CONSUMER WATCHDOG BACKS LABOR’S CALLS FOR HIGHER PENALTIES

ANDREW LEIGH MP
SHADOW ASSISTANT TREASURER
SHADOW MINISTER FOR COMPETITION AND PRODUCTIVITY
SHADOW MINISTER FOR CHARITIES AND NOT-FOR-PROFITS
SHADOW MINISTER FOR TRADE IN SERVICES
MEMBER FOR FENNER 

TIM HAMMOND MP
SHADOW MINISTER FOR CONSUMER AFFAIRS
SHADOW MINISTER ASSISTING FOR RESOURCES
FEDERAL MEMBER FOR PERTH

CONSUMER WATCHDOG BACKS LABOR’S CALLS FOR HIGHER PENALTIES

Rod Sims, Chairman of the Australian Competition and Consumer Commission, has warned that the penalties for anti-consumer and anti-competitive conduct are too low.

The ACCC Chairman warns that these penalties are seen by some businesses as a mere “cost of business”. He says the penalties imposed in Australia for anti-competitive conduct are “stunningly lower than those in other comparable jurisdictions”.

The Government continues to ignore the issue, backing big business over consumers.

The ACCC Chairman’s calls are in line with Labor’s plans to increase penalties for firms that contravene the Australian Consumer Law of the Competition and Consumer Act.

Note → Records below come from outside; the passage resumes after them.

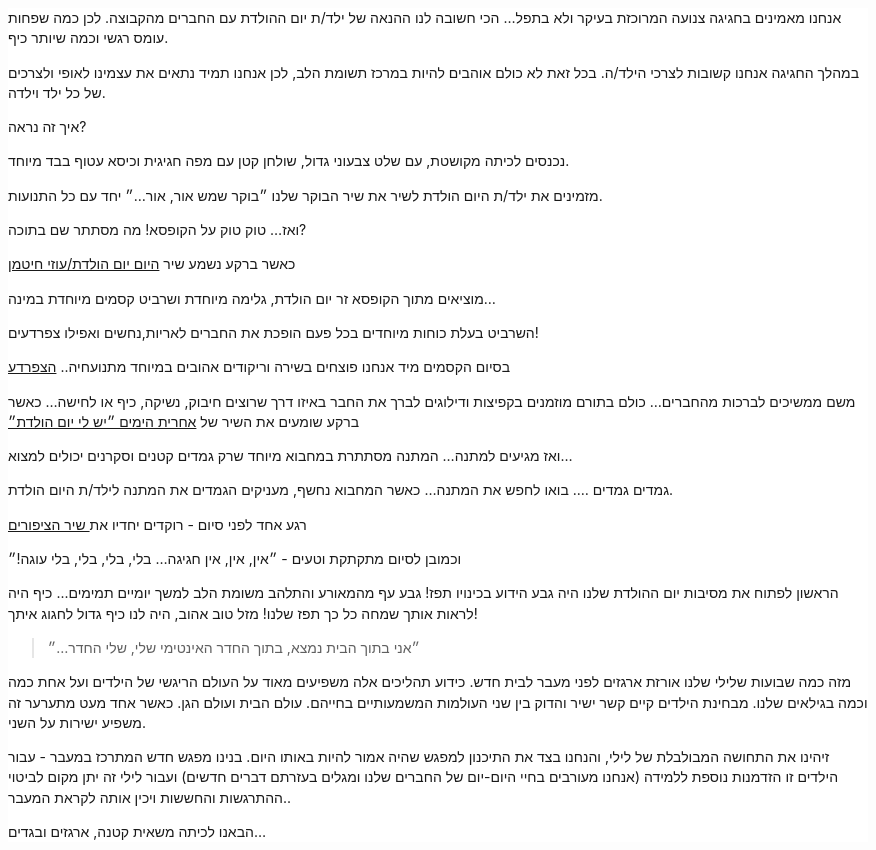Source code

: אנחנו מאמינים בחגיגה צנועה המרוכזת בעיקר ולא בתפל… הכי חשובה לנו ההנאה של ילד/ת יום ההולדת עם החברים מהקבוצה. לכן כמה שפחות עומס רגשי וכמה שיותר כיף. 

במהלך החגיגה אנחנו קשובות לצרכי הילד/ה. בכל זאת  לא כולם אוהבים להיות במרכז תשומת הלב, לכן אנחנו תמיד נתאים את עצמינו לאופי ולצרכים של כל ילד וילדה.



איך זה נראה? 

נכנסים לכיתה מקושטת, עם שלט צבעוני גדול, שולחן קטן עם מפה חגיגית וכיסא עטוף בבד מיוחד. 

מזמינים את ילד/ת היום הולדת לשיר את שיר הבוקר שלנו ״בוקר שמש אור, אור…״ יחד עם כל התנועות.

ואז… טוק טוק על הקופסא! מה מסתתר שם בתוכה? 

כאשר ברקע נשמע שיר [היום יום הולדת/עוזי חיטמן ](https://www.youtube.com/watch?v=BOVYUORyges&index=2&t=0s&list=PLkrkLLfrxmlG0AbE74wOZyX185lew_xU3)

מוציאים מתוך הקופסא זר יום הולדת, גלימה מיוחדת ושרביט קסמים מיוחדת במינה…

השרביט בעלת כוחות מיוחדים בכל פעם הופכת את החברים לאריות,נחשים ואפילו צפרדעים! 

בסיום הקסמים מיד אנחנו פוצחים בשירה וריקודים אהובים במיוחד מתנועחיה.. [הצפרדע ](<https://www.youtube.com/watch?v=s7R4geldEy8&index=2&list=PLkrkLLfrxmlG0AbE74wOZyX185lew_xU3 והשור https://www.youtube.com/watch?v=L1Z8zWIHHVw&index=3&list=PLkrkLLfrxmlG0AbE74wOZyX185lew_xU3>)

משם ממשיכים לברכות מהחברים… כולם בתורם מוזמנים בקפיצות ודילוגים לברך את החבר באיזו דרך שרוצים חיבוק, נשיקה, כיף או לחישה… כאשר ברקע שומעים את השיר של [אחרית הימים ״יש לי יום הולדת״ ](https://www.youtube.com/watch?v=QQuTzLd6h5A)

ואז מגיעים למתנה… המתנה מסתתרת במחבוא מיוחד שרק גמדים קטנים וסקרנים יכולים למצוא… 

גמדים גמדים …. בואו לחפש את המתנה… כאשר המחבוא נחשף, מעניקים הגמדים את המתנה לילד/ת היום הולדת. 

רגע אחד לפני סיום - רוקדים יחדיו את[ שיר הציפורים ](https://www.youtube.com/watch?v=lj95iZcHZ3w&index=5&list=PLkrkLLfrxmlG0AbE74wOZyX185lew_xU3)

וכמובן לסיום מתקתקת וטעים - ״אין, אין, אין חגיגה… בלי, בלי, בלי, בלי עוגה!״



הראשון לפתוח את מסיבות יום ההולדת שלנו היה גבע הידוע בכינויו תפז! גבע עף מהמאורע והתלהב משומת הלב למשך יומיים תמימים... כיף היה לראות אותך שמחה כל כך תפז שלנו! מזל טוב אהוב, היה לנו כיף גדול לחגוג איתך! 



> ״אני בתוך הבית נמצא, בתוך החדר האינטימי שלי, שלי החדר…״  
>
> 

מזה כמה שבועות שלילי שלנו אורזת ארגזים לפני מעבר לבית חדש. כידוע תהליכים אלה משפיעים מאוד על העולם הריגשי של הילדים ועל אחת כמה וכמה בגילאים שלנו. מבחינת הילדים קיים קשר ישיר והדוק בין שני העולמות המשמעותיים בחייהם. עולם הבית ועולם הגן. כאשר אחד מעט מתערער זה משפיע ישירות על השני. 

זיהינו את התחושה המבולבלת של לילי, והנחנו בצד את התיכנון למפגש שהיה אמור להיות באותו היום. בנינו מפגש חדש המתרכז במעבר - עבור הילדים זו הזדמנות נוספת ללמידה (אנחנו מעורבים בחיי היום-יום של החברים שלנו ומגלים בעזרתם דברים חדשים) ועבור לילי זה יתן מקום לביטוי ההתרגשות והחששות ויכין אותה לקראת המעבר..



הבאנו לכיתה משאית קטנה, ארגזים ובגדים…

Labor wants to increase the penalty for anti-consumer conduct from $1.1 million to $10 million.

For anti-competitive conduct, Labor will require the Court to calculate penalties starting with a base figure: 30 per cent of the annual sales of the relevant product or service, multiplied by the number of years the infringement took place, capped at 10 per cent of annual turnover or $10 million.

The ACCC Chairman noted that “if the base penalty approach was applied in Australia… firms with substantially larger turnovers would generally end up with much higher penalties”.